• To-do item:
Reproduce the data exactly as it stands.

• Provided records:
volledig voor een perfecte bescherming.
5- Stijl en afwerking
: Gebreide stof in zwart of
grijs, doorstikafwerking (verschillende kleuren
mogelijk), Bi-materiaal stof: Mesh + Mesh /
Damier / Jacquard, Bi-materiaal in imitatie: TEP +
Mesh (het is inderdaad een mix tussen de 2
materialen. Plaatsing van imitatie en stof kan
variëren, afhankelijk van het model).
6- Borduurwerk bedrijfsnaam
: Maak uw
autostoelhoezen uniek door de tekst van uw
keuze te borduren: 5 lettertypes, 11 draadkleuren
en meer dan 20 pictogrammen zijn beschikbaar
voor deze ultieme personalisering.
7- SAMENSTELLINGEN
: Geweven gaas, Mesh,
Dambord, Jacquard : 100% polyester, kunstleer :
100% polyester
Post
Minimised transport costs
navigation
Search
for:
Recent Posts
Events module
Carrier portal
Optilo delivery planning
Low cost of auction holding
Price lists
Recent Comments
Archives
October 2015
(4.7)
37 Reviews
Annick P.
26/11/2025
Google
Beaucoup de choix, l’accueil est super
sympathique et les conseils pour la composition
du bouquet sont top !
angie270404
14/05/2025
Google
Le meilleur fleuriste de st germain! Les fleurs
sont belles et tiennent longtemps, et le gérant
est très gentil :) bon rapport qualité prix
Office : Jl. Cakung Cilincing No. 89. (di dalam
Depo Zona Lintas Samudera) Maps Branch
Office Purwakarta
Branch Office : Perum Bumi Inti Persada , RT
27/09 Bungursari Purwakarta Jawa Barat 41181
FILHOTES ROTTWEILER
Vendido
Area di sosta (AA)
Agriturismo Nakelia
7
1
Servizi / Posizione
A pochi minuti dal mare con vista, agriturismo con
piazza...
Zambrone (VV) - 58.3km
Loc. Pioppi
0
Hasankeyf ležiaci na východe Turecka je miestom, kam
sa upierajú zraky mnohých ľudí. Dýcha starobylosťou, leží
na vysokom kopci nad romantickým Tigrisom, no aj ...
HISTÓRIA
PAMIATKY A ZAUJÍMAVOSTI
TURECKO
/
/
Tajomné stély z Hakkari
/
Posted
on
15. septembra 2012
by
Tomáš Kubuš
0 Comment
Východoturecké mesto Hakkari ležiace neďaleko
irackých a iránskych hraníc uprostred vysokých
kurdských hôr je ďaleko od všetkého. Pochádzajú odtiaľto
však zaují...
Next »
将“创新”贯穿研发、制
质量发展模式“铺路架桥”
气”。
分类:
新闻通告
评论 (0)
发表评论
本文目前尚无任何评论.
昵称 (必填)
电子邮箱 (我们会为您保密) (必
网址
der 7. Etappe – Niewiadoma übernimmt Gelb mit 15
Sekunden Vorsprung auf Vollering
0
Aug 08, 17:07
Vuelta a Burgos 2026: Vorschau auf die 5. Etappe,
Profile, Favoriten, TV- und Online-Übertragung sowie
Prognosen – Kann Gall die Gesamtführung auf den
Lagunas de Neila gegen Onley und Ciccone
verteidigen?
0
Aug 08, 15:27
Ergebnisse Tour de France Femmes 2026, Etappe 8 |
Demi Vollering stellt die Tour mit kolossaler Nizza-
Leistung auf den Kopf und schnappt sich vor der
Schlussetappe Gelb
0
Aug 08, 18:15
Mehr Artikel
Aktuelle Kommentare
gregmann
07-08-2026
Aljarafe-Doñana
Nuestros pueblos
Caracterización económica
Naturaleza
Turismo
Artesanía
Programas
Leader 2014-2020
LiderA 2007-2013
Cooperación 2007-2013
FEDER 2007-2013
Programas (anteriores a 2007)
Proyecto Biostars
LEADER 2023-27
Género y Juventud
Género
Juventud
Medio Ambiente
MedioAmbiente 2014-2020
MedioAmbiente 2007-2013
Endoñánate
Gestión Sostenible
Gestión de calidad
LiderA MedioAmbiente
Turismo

• Answer to the problem:
volledig voor een perfecte bescherming.
5- Stijl en afwerking
: Gebreide stof in zwart of
grijs, doorstikafwerking (verschillende kleuren
mogelijk), Bi-materiaal stof: Mesh + Mesh /
Damier / Jacquard, Bi-materiaal in imitatie: TEP +
Mesh (het is inderdaad een mix tussen de 2
materialen. Plaatsing van imitatie en stof kan
variëren, afhankelijk van het model).
6- Borduurwerk bedrijfsnaam
: Maak uw
autostoelhoezen uniek door de tekst van uw
keuze te borduren: 5 lettertypes, 11 draadkleuren
en meer dan 20 pictogrammen zijn beschikbaar
voor deze ultieme personalisering.
7- SAMENSTELLINGEN
: Geweven gaas, Mesh,
Dambord, Jacquard : 100% polyester, kunstleer :
100% polyester
Post
Minimised transport costs
navigation
Search
for:
Recent Posts
Events module
Carrier portal
Optilo delivery planning
Low cost of auction holding
Price lists
Recent Comments
Archives
October 2015
(4.7)
37 Reviews
Annick P.
26/11/2025
Google
Beaucoup de choix, l’accueil est super
sympathique et les conseils pour la composition
du bouquet sont top !
angie270404
14/05/2025
Google
Le meilleur fleuriste de st germain! Les fleurs
sont belles et tiennent longtemps, et le gérant
est très gentil :) bon rapport qualité prix
Office : Jl. Cakung Cilincing No. 89. (di dalam
Depo Zona Lintas Samudera) Maps Branch
Office Purwakarta
Branch Office : Perum Bumi Inti Persada , RT
27/09 Bungursari Purwakarta Jawa Barat 41181
FILHOTES ROTTWEILER
Vendido
Area di sosta (AA)
Agriturismo Nakelia
7
1
Servizi / Posizione
A pochi minuti dal mare con vista, agriturismo con
piazza...
Zambrone (VV) - 58.3km
Loc. Pioppi
0
Hasankeyf ležiaci na východe Turecka je miestom, kam
sa upierajú zraky mnohých ľudí. Dýcha starobylosťou, leží
na vysokom kopci nad romantickým Tigrisom, no aj ...
HISTÓRIA
PAMIATKY A ZAUJÍMAVOSTI
TURECKO
/
/
Tajomné stély z Hakkari
/
Posted
on
15. septembra 2012
by
Tomáš Kubuš
0 Comment
Východoturecké mesto Hakkari ležiace neďaleko
irackých a iránskych hraníc uprostred vysokých
kurdských hôr je ďaleko od všetkého. Pochádzajú odtiaľto
však zaují...
Next »
将“创新”贯穿研发、制
质量发展模式“铺路架桥”
气”。
分类:
新闻通告
评论 (0)
发表评论
本文目前尚无任何评论.
昵称 (必填)
电子邮箱 (我们会为您保密) (必
网址
der 7. Etappe – Niewiadoma übernimmt Gelb mit 15
Sekunden Vorsprung auf Vollering
0
Aug 08, 17:07
Vuelta a Burgos 2026: Vorschau auf die 5. Etappe,
Profile, Favoriten, TV- und Online-Übertragung sowie
Prognosen – Kann Gall die Gesamtführung auf den
Lagunas de Neila gegen Onley und Ciccone
verteidigen?
0
Aug 08, 15:27
Ergebnisse Tour de France Femmes 2026, Etappe 8 |
Demi Vollering stellt die Tour mit kolossaler Nizza-
Leistung auf den Kopf und schnappt sich vor der
Schlussetappe Gelb
0
Aug 08, 18:15
Mehr Artikel
Aktuelle Kommentare
gregmann
07-08-2026
Aljarafe-Doñana
Nuestros pueblos
Caracterización económica
Naturaleza
Turismo
Artesanía
Programas
Leader 2014-2020
LiderA 2007-2013
Cooperación 2007-2013
FEDER 2007-2013
Programas (anteriores a 2007)
Proyecto Biostars
LEADER 2023-27
Género y Juventud
Género
Juventud
Medio Ambiente
MedioAmbiente 2014-2020
MedioAmbiente 2007-2013
Endoñánate
Gestión Sostenible
Gestión de calidad
LiderA MedioAmbiente
Turismo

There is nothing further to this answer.